Come la maggior parte della gente, mi comporto in modo stupido con notevole frequenza. Condivido con la massa la tendenza a credere che se qualcosa di buono succede una volta, senza dubbio, per caso e indipendentemente dalla mia volontà, allora deve accadere di nuovo. O perlomeno questa ripetizione compiacente dev’essere propiziata dallo scorrere degli eventi. Purtroppo, vale più spesso per gli inconvenienti. La ripetizione è un vizio, non un dono.
Il tramonto arriva con bruciature nel cielo. Sono immerso in una cornice idilliaca, con la donna che amo, senza obblighi né urgenze. Eppure ho l’impressione di non provare più niente, d’essere gettato in mezzo alle cose senza alcuno scopo. Mi succede sempre più spesso. E questo ha a che fare più con un arresto involontario della motilità mentale, una sorta di torpore, che con la mia età. Così almeno mi piace pensare. Invecchio? Non so, forse sono già oltre, allo stadio in cui il frutto inizia a corrompersi.
Sogno, non sogno, mi dissolvo in questa penombra isolana. Guardo, non guardo. Niente ha più importanza. Ci sono macchie sul muro esterno del bar e nel cielo: si assomigliano. Nulla mi tocca più, tranne la brezza marina. Il sale s’incrosta sulle case del villaggio e nei capelli di Marta. Assenza. La ruota del giorno gira nostro malgrado. Il mio criceto interiore è fuggito. Volano foglie. Strano, non vedo alberi. Qualcuno porterà fiori sulla mia tomba? Che cazzo di domanda!
«Ecco qua!»
La pettegola arriva con due bicchieri e un piatto contenente quattro arancini. Il solito trucco dei baristi: dar da mangiare agli avventori per incitarli a bere. Il servizio è diligente ed efficace.

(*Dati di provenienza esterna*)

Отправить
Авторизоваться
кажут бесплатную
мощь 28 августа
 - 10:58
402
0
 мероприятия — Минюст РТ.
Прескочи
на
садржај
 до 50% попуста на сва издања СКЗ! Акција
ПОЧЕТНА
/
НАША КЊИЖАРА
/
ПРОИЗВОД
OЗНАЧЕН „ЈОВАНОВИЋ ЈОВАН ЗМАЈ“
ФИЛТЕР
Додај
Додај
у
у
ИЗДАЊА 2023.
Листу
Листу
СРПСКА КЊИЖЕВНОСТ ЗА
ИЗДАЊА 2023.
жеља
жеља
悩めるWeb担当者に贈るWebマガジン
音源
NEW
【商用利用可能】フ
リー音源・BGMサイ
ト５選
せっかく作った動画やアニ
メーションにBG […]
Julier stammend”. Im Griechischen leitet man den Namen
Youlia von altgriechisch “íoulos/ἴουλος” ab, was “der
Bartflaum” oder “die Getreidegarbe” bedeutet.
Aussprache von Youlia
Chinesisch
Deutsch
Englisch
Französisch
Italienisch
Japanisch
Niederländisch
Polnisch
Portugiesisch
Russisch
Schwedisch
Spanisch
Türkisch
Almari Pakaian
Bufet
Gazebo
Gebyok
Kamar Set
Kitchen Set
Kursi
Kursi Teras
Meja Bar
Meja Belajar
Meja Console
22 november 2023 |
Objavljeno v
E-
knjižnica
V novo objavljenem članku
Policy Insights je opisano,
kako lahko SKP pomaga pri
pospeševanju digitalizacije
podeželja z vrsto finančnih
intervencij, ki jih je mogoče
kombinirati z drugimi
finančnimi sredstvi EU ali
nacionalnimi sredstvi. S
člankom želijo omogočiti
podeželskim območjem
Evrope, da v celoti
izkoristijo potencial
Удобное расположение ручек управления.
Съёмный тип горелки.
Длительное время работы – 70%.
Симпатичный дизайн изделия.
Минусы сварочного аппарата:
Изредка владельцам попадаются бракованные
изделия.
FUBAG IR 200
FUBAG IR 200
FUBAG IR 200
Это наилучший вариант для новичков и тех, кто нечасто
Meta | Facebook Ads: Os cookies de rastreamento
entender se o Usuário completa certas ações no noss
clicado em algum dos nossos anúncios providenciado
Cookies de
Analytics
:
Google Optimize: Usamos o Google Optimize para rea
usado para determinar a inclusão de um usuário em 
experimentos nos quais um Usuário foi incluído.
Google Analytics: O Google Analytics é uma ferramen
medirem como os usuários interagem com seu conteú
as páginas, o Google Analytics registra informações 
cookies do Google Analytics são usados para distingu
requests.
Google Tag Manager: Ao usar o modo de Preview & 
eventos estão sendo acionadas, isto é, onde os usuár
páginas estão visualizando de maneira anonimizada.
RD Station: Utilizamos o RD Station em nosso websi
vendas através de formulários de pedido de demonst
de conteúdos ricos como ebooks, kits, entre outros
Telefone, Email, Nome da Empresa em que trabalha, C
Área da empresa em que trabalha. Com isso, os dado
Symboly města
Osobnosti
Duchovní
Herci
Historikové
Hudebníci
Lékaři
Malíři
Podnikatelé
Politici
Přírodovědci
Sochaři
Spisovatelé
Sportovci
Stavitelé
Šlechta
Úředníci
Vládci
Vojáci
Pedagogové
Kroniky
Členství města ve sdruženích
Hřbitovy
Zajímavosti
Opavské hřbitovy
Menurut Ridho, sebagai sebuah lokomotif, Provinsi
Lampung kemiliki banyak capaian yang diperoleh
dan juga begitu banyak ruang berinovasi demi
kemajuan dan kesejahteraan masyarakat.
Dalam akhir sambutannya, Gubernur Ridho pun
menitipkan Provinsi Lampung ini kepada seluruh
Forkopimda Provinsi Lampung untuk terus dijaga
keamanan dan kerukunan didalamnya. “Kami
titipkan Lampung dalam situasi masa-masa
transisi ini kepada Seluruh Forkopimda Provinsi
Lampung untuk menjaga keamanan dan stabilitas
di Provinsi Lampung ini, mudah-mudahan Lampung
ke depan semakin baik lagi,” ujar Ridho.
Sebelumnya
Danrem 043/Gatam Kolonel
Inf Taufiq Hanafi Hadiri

Leviamo i bicchieri per un brindisi. Il verde delle foglie di menta, schiacciate sul fondo, contrasta con il rosso brillante del liquido, simile alla granatina. Beviamo.
«È dolce!»
La mia constatazione non la sorprende.
«Pensavi forse che la felicità fosse amara?»

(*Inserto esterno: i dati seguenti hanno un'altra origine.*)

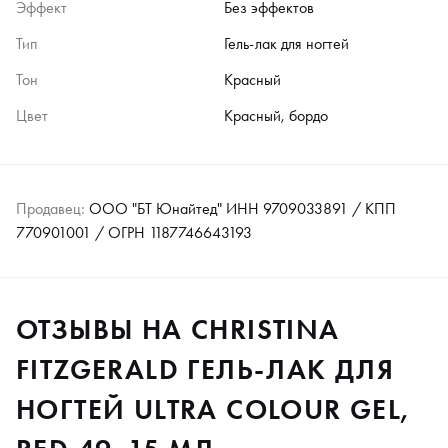
Эффект
Без эффектов
Тип
Гель-лак для ногтей
Тон
Красный
Цвет
Красный, бордо
Продавец:
ООО "БТ Юнайтед" ИНН 9709033891 / КПП
770901001 / ОГРН 1187746643193
ОТЗЫВЫ НА CHRISTINA
FITZGERALD ГЕЛЬ-ЛАК ДЛЯ
НОГТЕЙ ULTRA COLOUR GEL,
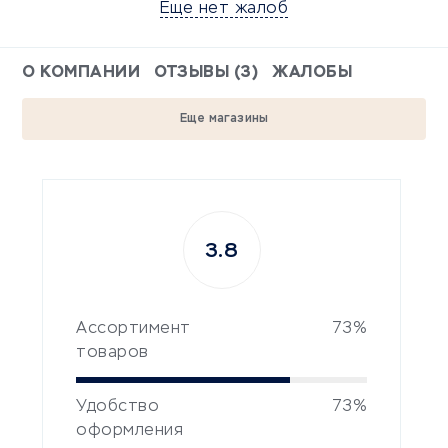
Еще нет жалоб
О КОМПАНИИ
ОТЗЫВЫ (3)
ЖАЛОБЫ
Еще магазины
3.8
Ассортимент
73%
товаров
Удобство
73%
оформления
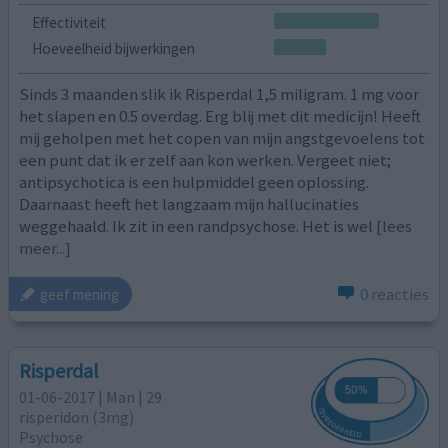
Effectiviteit
Hoeveelheid bijwerkingen
Sinds 3 maanden slik ik Risperdal 1,5 miligram. 1 mg voor
het slapen en 0.5 overdag. Erg blij met dit medicijn! Heeft
mij geholpen met het copen van mijn angstgevoelens tot
een punt dat ik er zelf aan kon werken. Vergeet niet;
antipsychotica is een hulpmiddel geen oplossing.
Daarnaast heeft het langzaam mijn hallucinaties
weggehaald. Ik zit in een randpsychose. Het is wel
[lees
meer...]
0 reacties
geef mening
Risperdal
01-06-2017 | Man | 29
risperidon (3mg)
Psychose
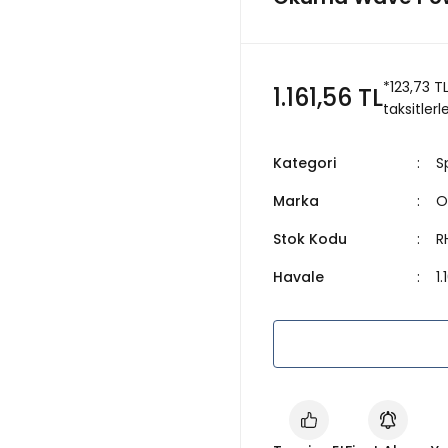
*123,73 T
1.161,56 TL
taksitlerl
Kategori
S
Marka
O
Stok Kodu
R
Havale
1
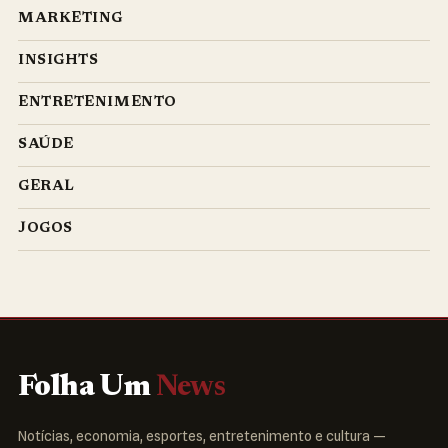
MARKETING
INSIGHTS
ENTRETENIMENTO
SAÚDE
GERAL
JOGOS
Folha Um
News
Notícias, economia, esportes, entretenimento e cultura —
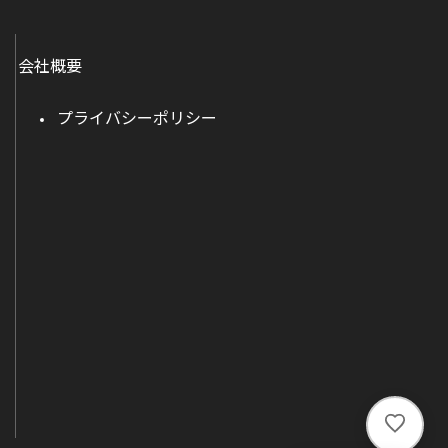
会社概要
プライバシーポリシー
い
い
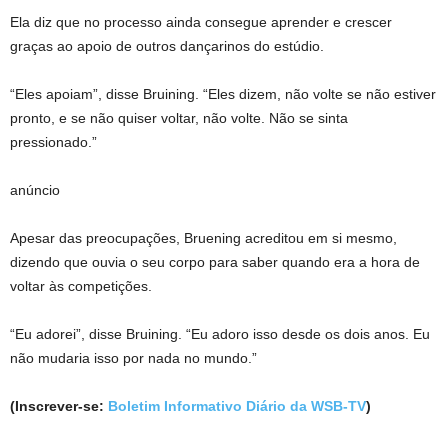
Ela diz que no processo ainda consegue aprender e crescer
graças ao apoio de outros dançarinos do estúdio.
“Eles apoiam”, disse Bruining. “Eles dizem, não volte se não estiver
pronto, e se não quiser voltar, não volte. Não se sinta
pressionado.”
anúncio
Apesar das preocupações, Bruening acreditou em si mesmo,
dizendo que ouvia o seu corpo para saber quando era a hora de
voltar às competições.
“Eu adorei”, disse Bruining. “Eu adoro isso desde os dois anos. Eu
não mudaria isso por nada no mundo.”
(Inscrever-se:
Boletim Informativo Diário da WSB-TV
)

«Potrebbe esserlo. Però è gradevole.»
«Va bene così, smettila di rimuginare.»
Non ci riesco, è più forte di me. Mi chiedo se la vecchiaia, la regione verso la quale Marta ed io ci stiamo incamminando, consista in un’insospettata sovrabbondanza di tempo. Dubito d’essere mai appartenuto a questa condizione. Molti dei miei cosiddetti amici erano già vecchi prima ancora che l’età anagrafica certificasse la loro appartenenza alla categoria degli anziani. Io vi sto sfociando come un torrente che fatalmente arriva al mare. E sono fortunato perché la maggior parte dei rigagnoli si perde o si rinsecchisce prima ancora di giungere alla meta. Un mare noioso nella sua calma, che nessuno sospetterebbe ancora capace d’onde anomale.

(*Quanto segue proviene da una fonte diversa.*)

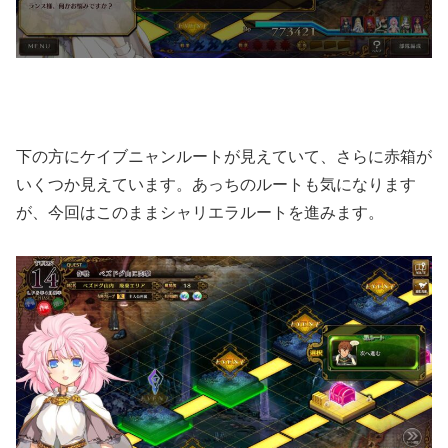
下の方にケイブニャンルートが見えていて、さらに赤箱が
いくつか見えています。あっちのルートも気になります
が、今回はこのままシャリエラルートを進みます。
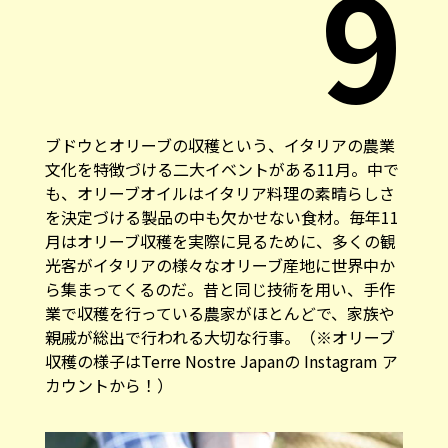
9
ブドウとオリーブの収穫という、イタリアの農業
文化を特徴づける二大イベントがある11月。中で
も、オリーブオイルはイタリア料理の素晴らしさ
を決定づける製品の中も欠かせない食材。毎年11
月はオリーブ収穫を実際に見るために、多くの観
光客がイタリアの様々なオリーブ産地に世界中か
ら集まってくるのだ。昔と同じ技術を用い、手作
業で収穫を行っている農家がほとんどで、家族や
親戚が総出で行われる大切な行事。（※オリーブ
収穫の様子は
Terre Nostre Japanの Instagram ア
カウント
から！）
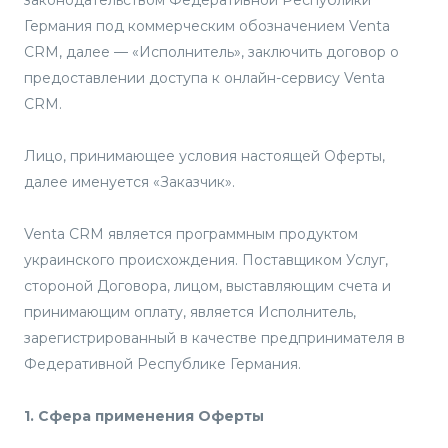
Германия под коммерческим обозначением Venta
CRM, далее — «Исполнитель», заключить договор о
предоставлении доступа к онлайн-сервису Venta
CRM.
Лицо, принимающее условия настоящей Оферты,
далее именуется «Заказчик».
Venta CRM является программным продуктом
украинского происхождения. Поставщиком Услуг,
стороной Договора, лицом, выставляющим счета и
принимающим оплату, является Исполнитель,
зарегистрированный в качестве предпринимателя в
Федеративной Республике Германия.
1. Сфера применения Оферты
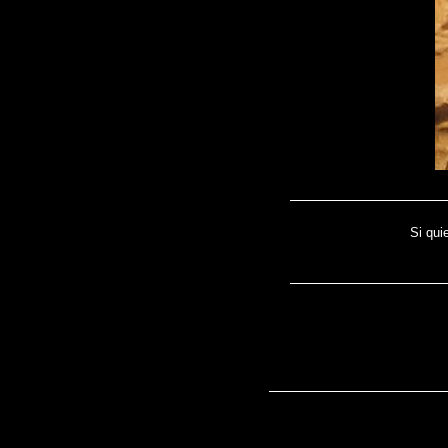
Si qui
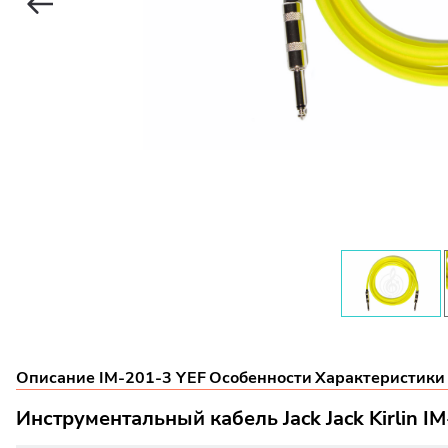
Описание IM-201-3 YEF
Особенности
Характеристики
Инструментальный кабель Jack Jack Kirlin I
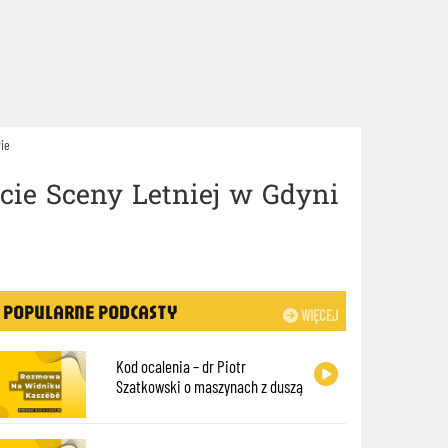
wie
ecie Sceny Letniej w Gdyni
POPULARNE PODCASTY
WIĘCEJ
Kod ocalenia – dr Piotr
Szatkowski o maszynach z duszą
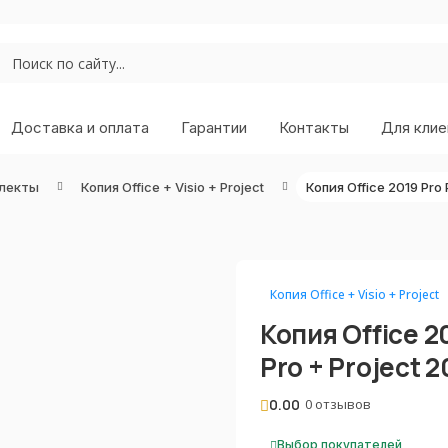
Доставка и оплата
Гарантии
Контакты
Для клие
лекты
Копия Office + Visio + Project
Копия Office + Visio + Project
Копия Office 20
Pro + Project 2
0.00
0 отзывов
Выбор покупателей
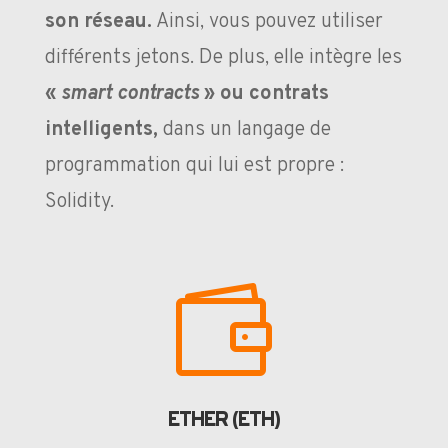
son réseau.
Ainsi, vous pouvez utiliser
différents jetons. De plus, elle intègre les
«
smart contracts
» ou contrats
intelligents,
dans un langage de
programmation qui lui est propre :
Solidity.

ETHER (ETH)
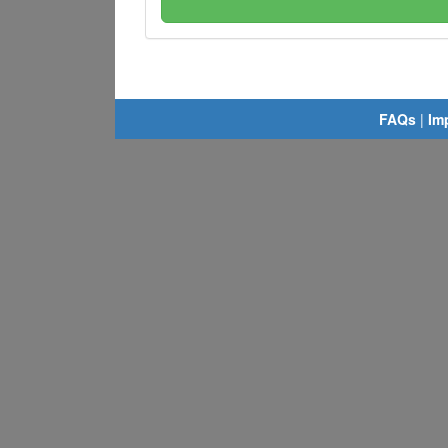
FAQs
|
Im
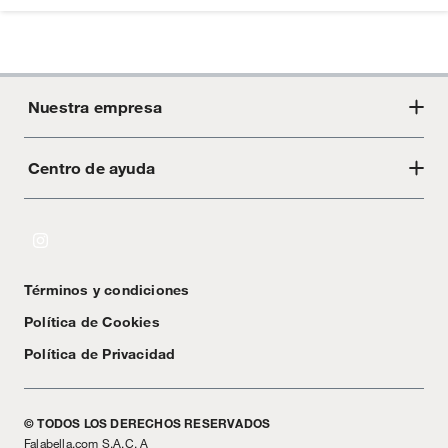
Nuestra empresa
Centro de ayuda
Acerca de Crate
Tiendas
Cambios y devoluciones
Libro de Reclamaciones
Términos y condiciones
Textos Legales
Política de Cookies
Política de Privacidad
© TODOS LOS DERECHOS RESERVADOS
Falabella.com S.A.C. A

Quando non perdono la memoria, i vecchi si dedicano a ricomporre parti scelte della loro vita, come un autore che rispolveri un racconto scritto in gioventù e, mettendovi mano, lo trasfiguri in una cronaca completamente diversa da ciò che l’aveva originato. L’azione cede il passo ai tempi morti, il troppo pieno d’emozioni e di slanci a vuoti senza spiegazione. Un po’ come si fa quando si ritrova una scatola di vecchie fotografie in cantina: la coppia di giovani sposi che fruga nelle cose dei vecchi, magari per un’eredità imprevista, s’interroga sull’identità di quella o di quell’altra figura, si meraviglia, tenta di ricucire, chiede lumi ai sopravvissuti che ancora ricordano. I giovani sono conservatori: mummificano l’eccesso senza comprenderlo.